# Proof of Clausius' inequality using irreversible auxiliary engines

I'm having trouble trying to perform a general proof of Clausius' inequality. I am familiar with Fermi's (and other authors') proofs, where they imagine that the heat given/taken from the system S under consideration, in any of its infinitesimal steps, is provided by tiny Carnot engines/refrigerators (see e.g. this post: 2$^\text{nd}$ law of thermodynamics: equivalence of statements). However, these Carnot engines appear quite artificially in the proof. They are certainly not physically justifiable by any means, even if mathematically the proof is valid.

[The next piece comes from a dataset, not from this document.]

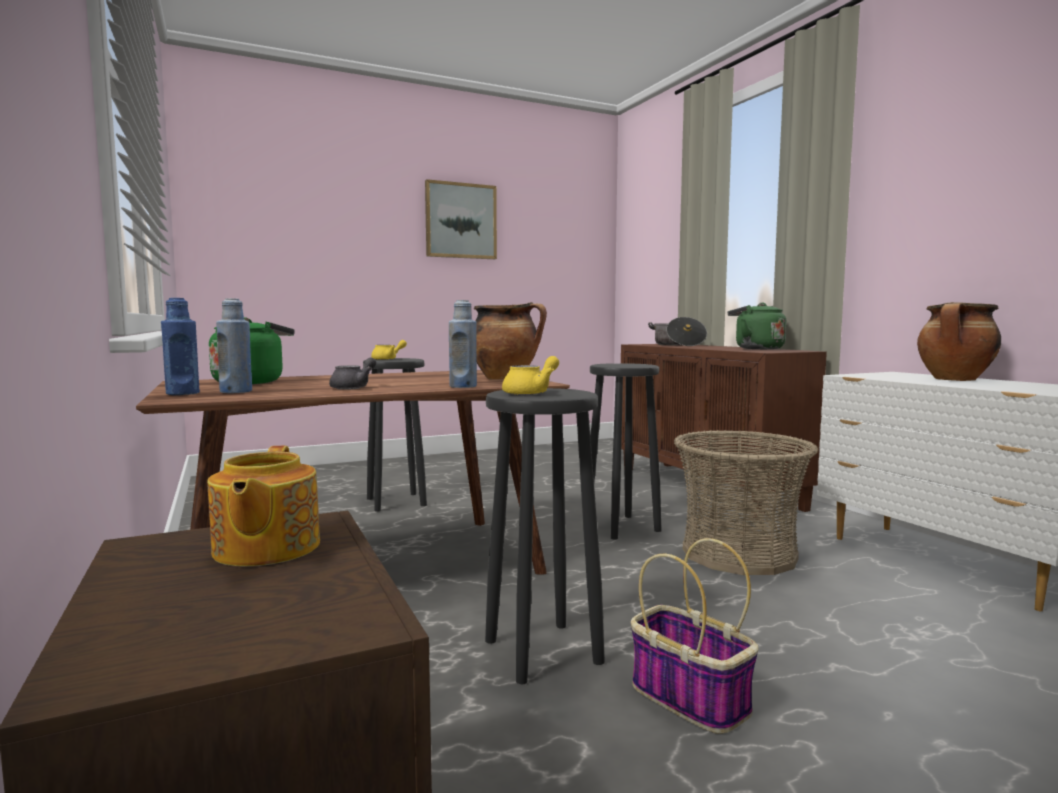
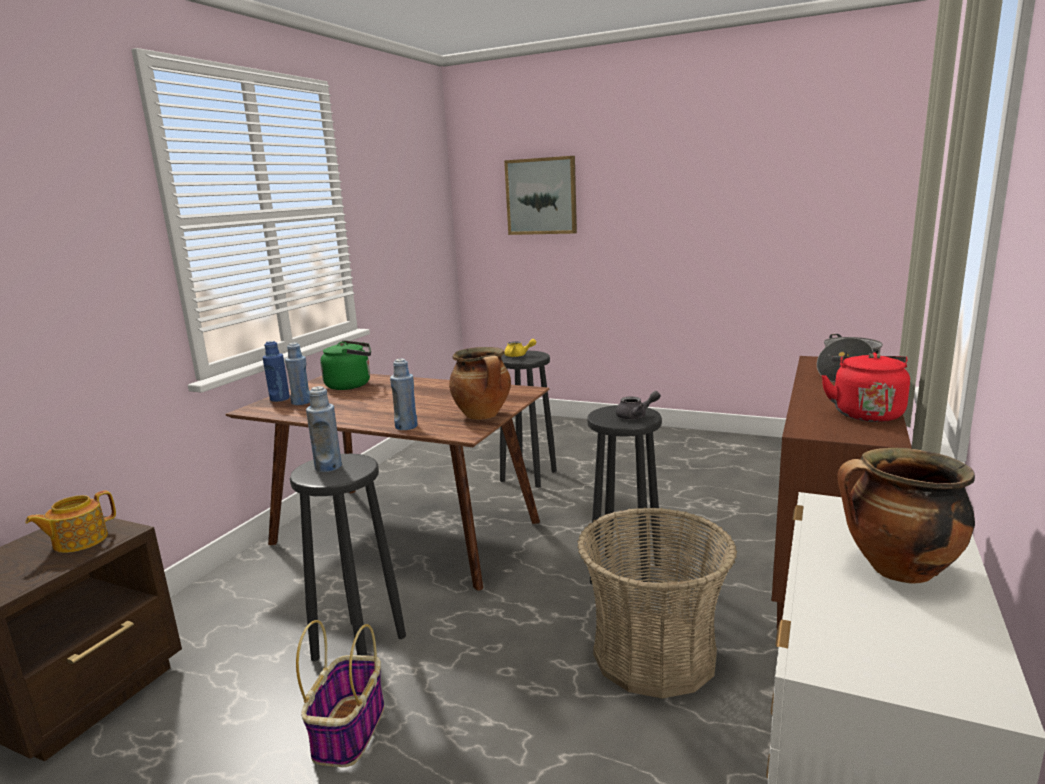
camera: 50 degrees right, 10 degrees up
grey teapot [329,358,376,390] -> grey teapot moved to [616,391,661,420]
picture [425,179,497,259] -> picture moved to [504,156,577,235]
yellow teapot [502,356,559,395] -> blue bottle [306,386,342,472]
green kettle [728,303,787,349] -> red kettle [821,352,910,422]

So I tried to generalize and imagine that these tiny engines/refrigerators are actually irreversible. Then one could physically argue that all heat given to the system comes from some cold reservoir somewhere, and does all kinds of hocus-pocus before part of it is transferred to S, and this would be represented by an irreversible cycle.

Problem is, I can't make it work. Here's what I've tried. If $$C_i$$ is a general irreversible machine, then $$\delta Q_{i,0}+T_0\dfrac{\delta Q_i}{T_i}\leq 0$$ (this comes from Carnot's theorem). But $$\delta Q_i$$, being the heat rejected by $$C_i$$, is negative, while equal (in modulus) to $$\delta Q_i^S$$, i.e. the heat absorbed by S in that infinitesimal part of its cycle. So $$\delta Q_i^S = -\delta Q_i$$. Likewise the heat released by the reservoir is $$\delta Q_{i,0}^{res} = -\delta Q_{i,0}$$, so one has $$\delta Q_{i,0}^{res} + T_0 \dfrac{\delta Q_i^S}{T_i} \geq 0$$. Integrating,

$$T_0\displaystyle\int \dfrac{\delta Q}{T} \geq -Q^{res}$$.

From the 2nd Law, it can't be $$Q^{res}>0$$ otherwise we would have built a miraculous engine converting all heat into net work. So we have $$Q^{res}\leq 0 \implies -Q^{res}\geq 0$$ and therefore $$T_0\displaystyle\int \dfrac{\delta Q}{T} \geq 0$$, which is precisely the opposite of what we wanted to prove.

Any help in finding the flaw in the argument would be greatly appreciated.